Right now I've got 2000 devices in Netbox, less than 1000 services defined, and 10,000 interfaces. And this is less than 10% of our current infrastructure - we're only getting started putting stuff into Netbox. This currently requires 4000 HTTP requests to get the services and interfaces of each device, when it could be achieved with just a couple of batch requests. I haven't even looked at what sort of server CPU and database load this creates.

Alternatively - should I make a request with the Netbox project to include returning interfaces and services as part of the main /dcim/devices/ query?

EXPECTED RESULTS

Fetching: https://netbox/api/ipam/services/?limit=0

ACTUAL RESULTS

Fetching: https://netbox/api/ipam/services/?device=HIL-01
Fetching: https://netbox/api/ipam/services/?device=HIL-02
Fetching: https://netbox/api/ipam/services/?device=HIL-03
Fetching: https://netbox/api/ipam/services/?device=HIL-04
Fetching: https://netbox/api/ipam/services/?device=HIL-05
Fetching: https://netbox/api/ipam/services/?device=HIL-06
Fetching: https://netbox/api/ipam/services/?device=HIL-07
Fetching: https://netbox/api/ipam/services/?device=HIL-08
...

The text was updated successfully, but these errors were encountered:

FragmentedPacket · 2020-03-26T02:59:10Z

Could you provide any numbers to this? Possibly print time before and after the fetches or maybe the complete run of this between the two options?

Thinking about this quickly, maybe add if/else to either fetch all or per device depending on the query_filters? If no query filters, and we want to fetch those, then it would make sense to just fetch everything with the limit=0

I don't have a big data set to test the change against on whether or not it's worth it to implement it.

I'll look for more discussion on this and the PR when it's put in. Don't have a strong opinion on it, but would like to see if there is a performance improvement.

····················

Continue the Netbox API fetching discussion from where it stops.

RAW DATA:

····················

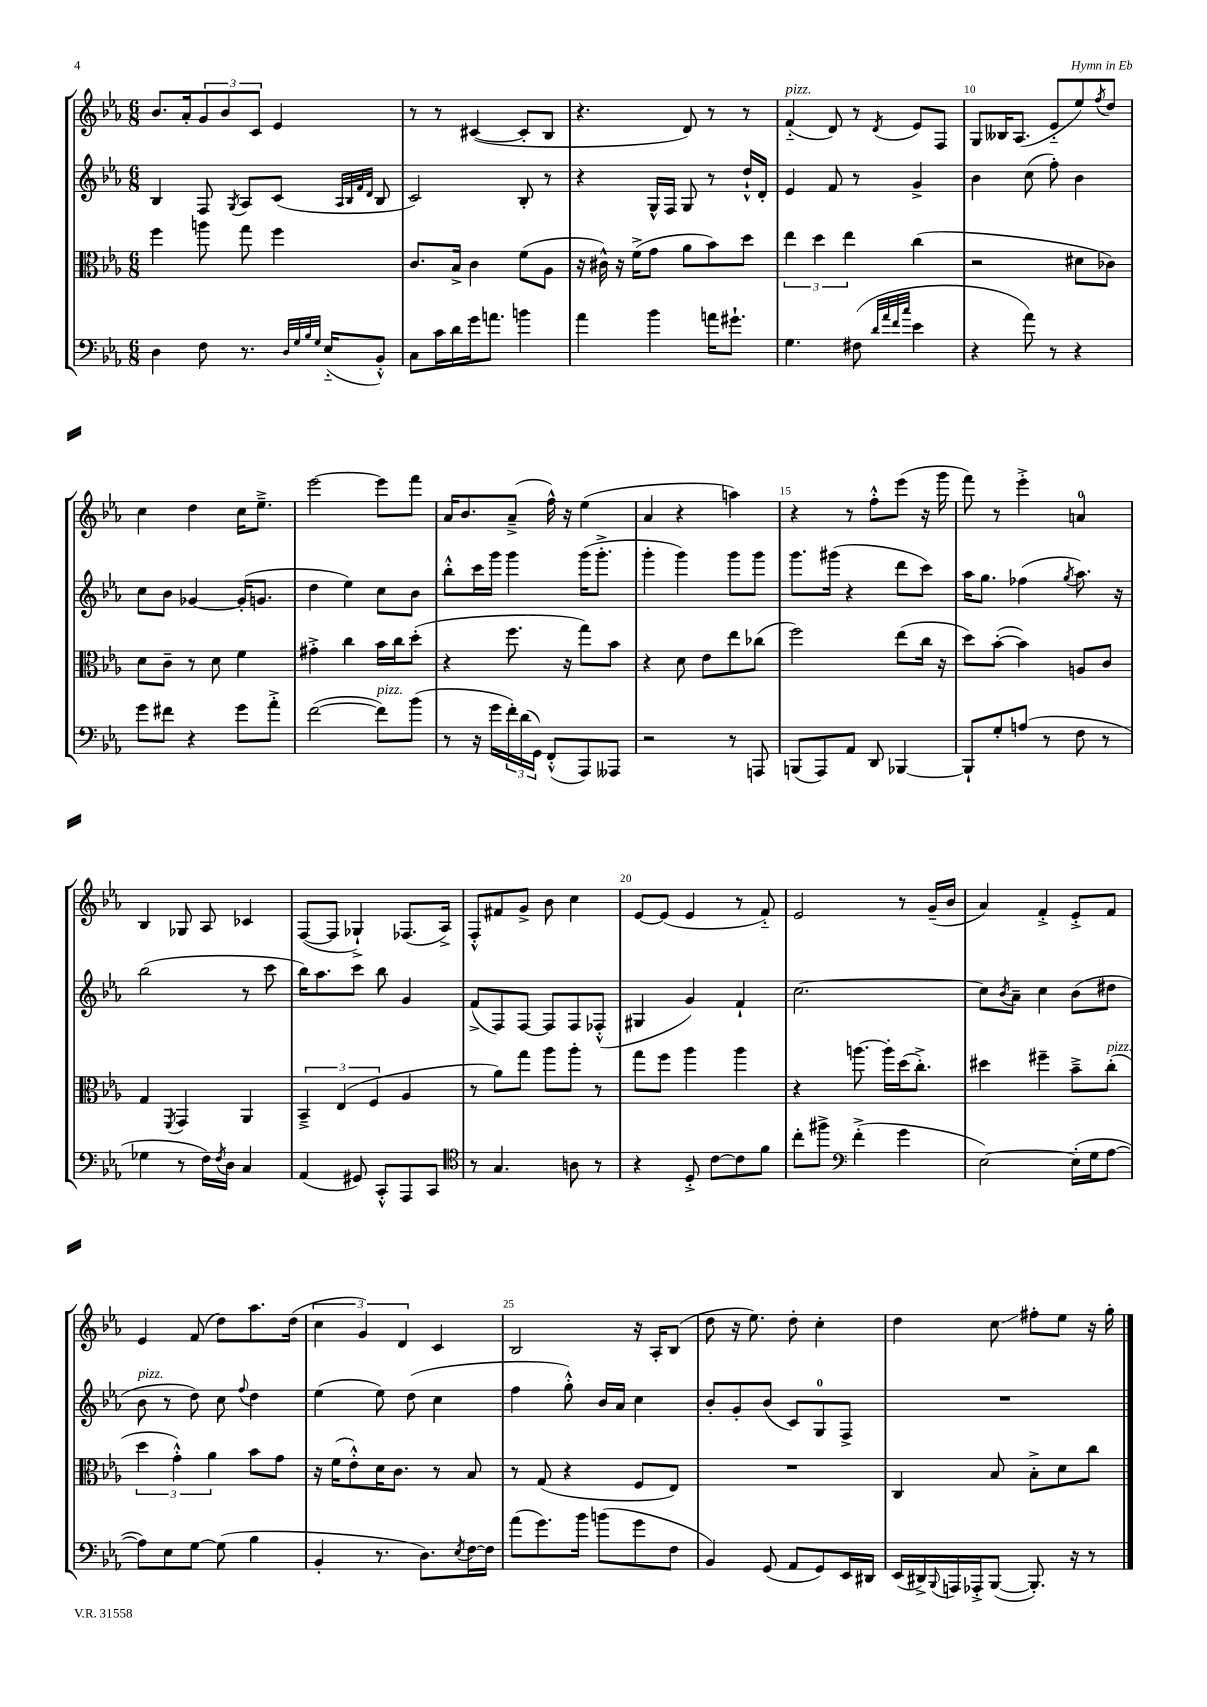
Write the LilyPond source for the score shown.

····················

FINAL RESULT:
DouglasHeriot · 2020-03-26T06:50:49Z

Here's some more specific numbers in our setup. Ansible is being run from a VM on-prem, and Netbox is hosted in EC2. We have a ping of just 2ms from Ansible to Netbox.

2236 Devices
4 services (total - yeah, we haven't really filled that out yet)
10403 Interfaces
3283 IP Addresses

Summary

Interfaces	Services	Time	HTTP Requests
Yes	Yes	7m14s	6787
No	Yes	3m28s	2274
No	No	17s	12

Interfaces and Services enabled

$ time ansible-inventory -vvv --inventory inventory/netbox.yml --graph 2>&1 | tee inventory.txt
...
real    7m14.441s
user    0m28.269s
sys     0m4.395s

6787 HTTP requests (counted by the self.display.v("Fetching: " + url) from _fetch_information. I removed the one from get_resource_list to avoid duplicate logs)

That's a 7 minute overhead for running any Ansible playbook.

Interfaces disabled, Services enabled by default

real    3m28.690s
user    0m9.222s
sys     0m1.342s

2274 HTTP requests

Neither interfaces or services

I had to comment out the services group extractor "services": self.extract_services,

real    0m17.436s
user    0m2.181s
sys     0m0.166s

12 HTTP requests

Caching?

Caching does help significantly - but not in all use cases. We plan to set up webhooks from Netbox to trigger a CI server to run the Ansible playbook automatically. Caching won't be helpful here as you're always looking to get the latest data from Netbox. Caching would only help in the development situation where you're running playbooks multiple times against the same set of inventory.

Thoughts

Both interfaces and services have a large impact on performance reducing where this inventory plugin can be used. Right now there's not even an option to disable services - I'll be adding one in so we can continue to use this as we did before services were added.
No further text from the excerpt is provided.